The authors of the VSAI - a multi-view dataset for vehicle detection in complex scenarios using aerial images - emphasize the importance of arbitrary-oriented vehicle detection in aerial imagery for applications like traffic management, disaster monitoring, and smart cities. Progress in object detection in natural imagery has been substantial, but it’s been slower for aerial imagery due to challenges like variations and limited quality datasets. The created dataset includes various aerial views of real-world scenes from different drone platforms.

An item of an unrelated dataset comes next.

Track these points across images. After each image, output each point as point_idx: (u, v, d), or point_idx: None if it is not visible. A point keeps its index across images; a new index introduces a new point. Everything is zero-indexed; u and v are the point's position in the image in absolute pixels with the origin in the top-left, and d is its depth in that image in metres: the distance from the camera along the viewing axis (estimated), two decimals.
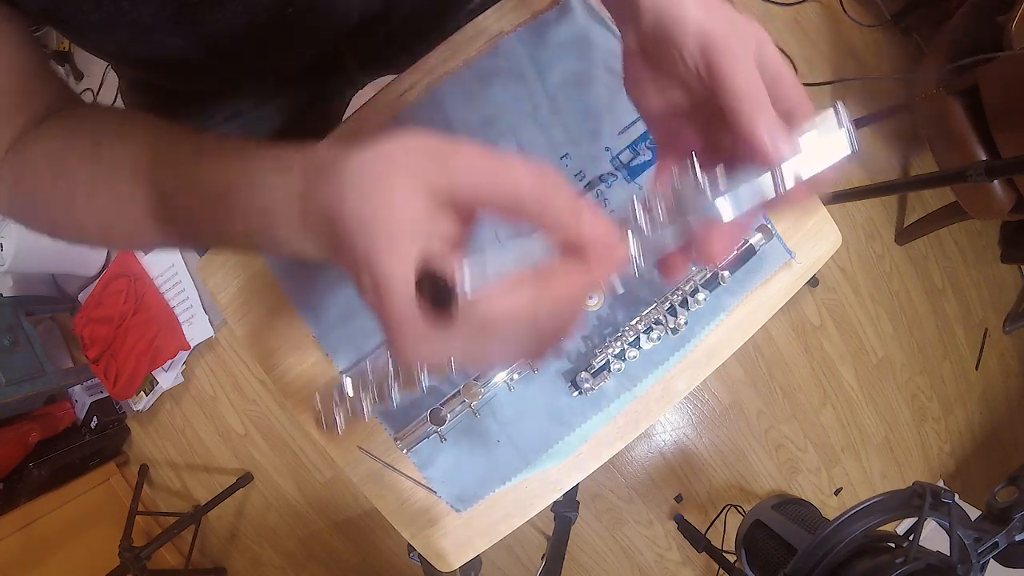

The VSAI dataset comprises 49,712 annotated vehicle instances, including oriented bounding boxes and arbitrary quadrilateral bounding boxes. This encompasses 47,519 small vehicles and 2,193 large vehicles. In addition to the object annotations, the occlusion rate of objects was annotated to improve the generalization capabilities of object detection networks.

The authors compare conventional datasets with those collected by camera-equipped drones, highlighting the broad applications of the latter in fields like agriculture, disaster monitoring, traffic management, and military reconnaissance. Unlike natural datasets where objects are usually oriented upward due to gravity, aerial images under oblique views exhibit instances with arbitrary directions, influenced by the drone’s view and scale transformation.

They outline the unique challenges of object detection in aerial imagery, including large size variations of instances, degraded images due to flight limitations and weather variations, presence of many small instances, unbalanced object density, and arbitrary orientations. The authors also acknowledge dataset bias and the need for a dataset that reflects real-world complexity to enhance the generalization ability of object detection networks.

Furthermore, the authors emphasize the significance of identifying objects using multi-view (off-nadir) imagery from drones, particularly in applications like disaster monitoring, emergency rescue, and environmental reconnaissance.

The VSAI dataset comprises 444 static images collected from various drone platforms, including DJI Mavic Air, DJI Mavic 2 Pro, Phantom 3 Pro, Phantom 4, and 4 RTK. The dataset covers a wide range of technical parameters and was collected from various Chinese cities to ensure geographic diversity. Images were captured throughout the year, under various weather and lighting conditions, focusing on small vehicles (e.g., cars, minibuses, pickups) and large vehicles (e.g., buses, large trucks). The dataset aims to address the uneven distribution of vehicles in real-world scenarios.

In the VSAI dataset, the instances with a line of sight (LOS) angles of (−30°, −25°) were the largest. Overall, the LOS angle distribution of the number of instances was not balanced, mainly concentrating on small observation angles in the range of (−45°, −15°).

VSAI covers six complicated scenes throughout China, including the desert, city, mountain, suburb, riverside, and seaside. The six scenarios also contain many subsets, such as cities, including the overhead bridge, crossroad, stadium, riverside embracing dam, bridge, etc.

The authors also collected statistical information about the vehicles, including the vehicle’s orientation angles, instance length, and vehicle aspect ratio. Thus, the lengths of the vehicles were concentrated in the range of 0 to 75 pixels, signifying that there were numerous small instances in the VSAI dataset. At the same time, there was a considerable scale change in VSAI. In addition, distinct perspectives also resulted in a wider range of the vehicle aspect ratio rather than the aspect ratio of 2 or so in traditional down-view aerial images.

Additionally, VSAI provides useful annotations with respect to the occlusion ratio. In this case, the proportion of vehicles being blocked to represent the occlusion ratio and define four levels of occlusions: no occlusion N (occlusion ratio 0%), small occlusion S (occlusion ratio < 30%), moderate occlusion M (occlusion ratio 30~70%), and large occlusion L (occlusion ratio > 70%), mainly for better reflecting the instance density of the instance location.